§ **Exercise directions**: Copy every line of the entries below without changing anything, and leave the pictures out.

§ **Input data**:

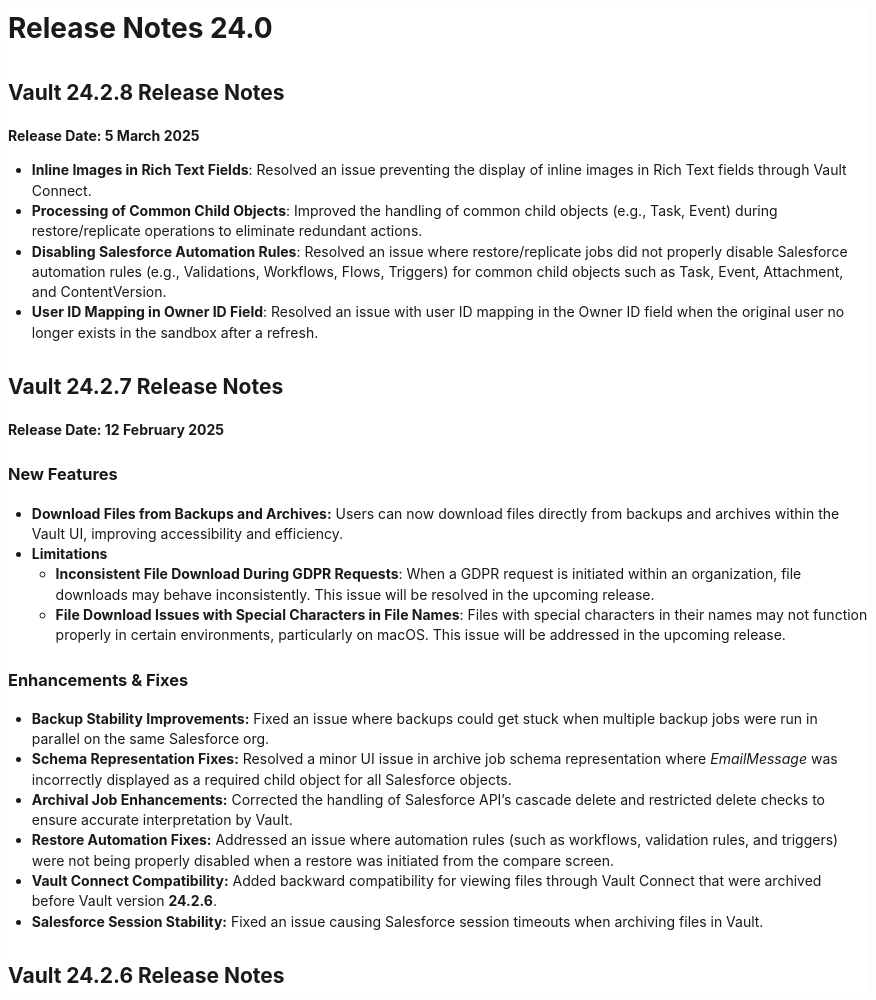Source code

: # Release Notes 24.0

## Vault 24.2.8 Release Notes

**Release Date: 5 March 2025**

* **Inline Images in Rich Text Fields**: Resolved an issue preventing the display of inline images in Rich Text fields through Vault Connect.
* **Processing of Common Child Objects**: Improved the handling of common child objects (e.g., Task, Event) during restore/replicate operations to eliminate redundant actions.
* **Disabling Salesforce Automation Rules**: Resolved an issue where restore/replicate jobs did not properly disable Salesforce automation rules (e.g., Validations, Workflows, Flows, Triggers) for common child objects such as Task, Event, Attachment, and ContentVersion.
* **User ID Mapping in Owner ID Field**: Resolved an issue with user ID mapping in the Owner ID field when the original user no longer exists in the sandbox after a refresh.

## Vault 24.2.7 Release Notes

**Release Date: 12 February 2025**

### **New Features**

* **Download Files from Backups and Archives:** Users can now download files directly from backups and archives within the Vault UI, improving accessibility and efficiency.
* **Limitations**
  * **Inconsistent File Download During GDPR Requests**: When a GDPR request is initiated within an organization, file downloads may behave inconsistently. This issue will be resolved in the upcoming release.
  * **File Download Issues with Special Characters in File Names**: Files with special characters in their names may not function properly in certain environments, particularly on macOS. This issue will be addressed in the upcoming release.

### **Enhancements & Fixes**

* **Backup Stability Improvements:** Fixed an issue where backups could get stuck when multiple backup jobs were run in parallel on the same Salesforce org.
* **Schema Representation Fixes:** Resolved a minor UI issue in archive job schema representation where _EmailMessage_ was incorrectly displayed as a required child object for all Salesforce objects.
* **Archival Job Enhancements:** Corrected the handling of Salesforce API’s cascade delete and restricted delete checks to ensure accurate interpretation by Vault.
* **Restore Automation Fixes:** Addressed an issue where automation rules (such as workflows, validation rules, and triggers) were not being properly disabled when a restore was initiated from the compare screen.
* **Vault Connect Compatibility:** Added backward compatibility for viewing files through Vault Connect that were archived before Vault version **24.2.6**.
* **Salesforce Session Stability:** Fixed an issue causing Salesforce session timeouts when archiving files in Vault.

## Vault 24.2.6 Release Notes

§ **Response to this task**:
Source code

: # Release Notes 24.0

## Vault 24.2.8 Release Notes

**Release Date: 5 March 2025**

* **Inline Images in Rich Text Fields**: Resolved an issue preventing the display of inline images in Rich Text fields through Vault Connect.
* **Processing of Common Child Objects**: Improved the handling of common child objects (e.g., Task, Event) during restore/replicate operations to eliminate redundant actions.
* **Disabling Salesforce Automation Rules**: Resolved an issue where restore/replicate jobs did not properly disable Salesforce automation rules (e.g., Validations, Workflows, Flows, Triggers) for common child objects such as Task, Event, Attachment, and ContentVersion.
* **User ID Mapping in Owner ID Field**: Resolved an issue with user ID mapping in the Owner ID field when the original user no longer exists in the sandbox after a refresh.

## Vault 24.2.7 Release Notes

**Release Date: 12 February 2025**

### **New Features**

* **Download Files from Backups and Archives:** Users can now download files directly from backups and archives within the Vault UI, improving accessibility and efficiency.
* **Limitations**
  * **Inconsistent File Download During GDPR Requests**: When a GDPR request is initiated within an organization, file downloads may behave inconsistently. This issue will be resolved in the upcoming release.
  * **File Download Issues with Special Characters in File Names**: Files with special characters in their names may not function properly in certain environments, particularly on macOS. This issue will be addressed in the upcoming release.

### **Enhancements & Fixes**

* **Backup Stability Improvements:** Fixed an issue where backups could get stuck when multiple backup jobs were run in parallel on the same Salesforce org.
* **Schema Representation Fixes:** Resolved a minor UI issue in archive job schema representation where _EmailMessage_ was incorrectly displayed as a required child object for all Salesforce objects.
* **Archival Job Enhancements:** Corrected the handling of Salesforce API’s cascade delete and restricted delete checks to ensure accurate interpretation by Vault.
* **Restore Automation Fixes:** Addressed an issue where automation rules (such as workflows, validation rules, and triggers) were not being properly disabled when a restore was initiated from the compare screen.
* **Vault Connect Compatibility:** Added backward compatibility for viewing files through Vault Connect that were archived before Vault version **24.2.6**.
* **Salesforce Session Stability:** Fixed an issue causing Salesforce session timeouts when archiving files in Vault.

## Vault 24.2.6 Release Notes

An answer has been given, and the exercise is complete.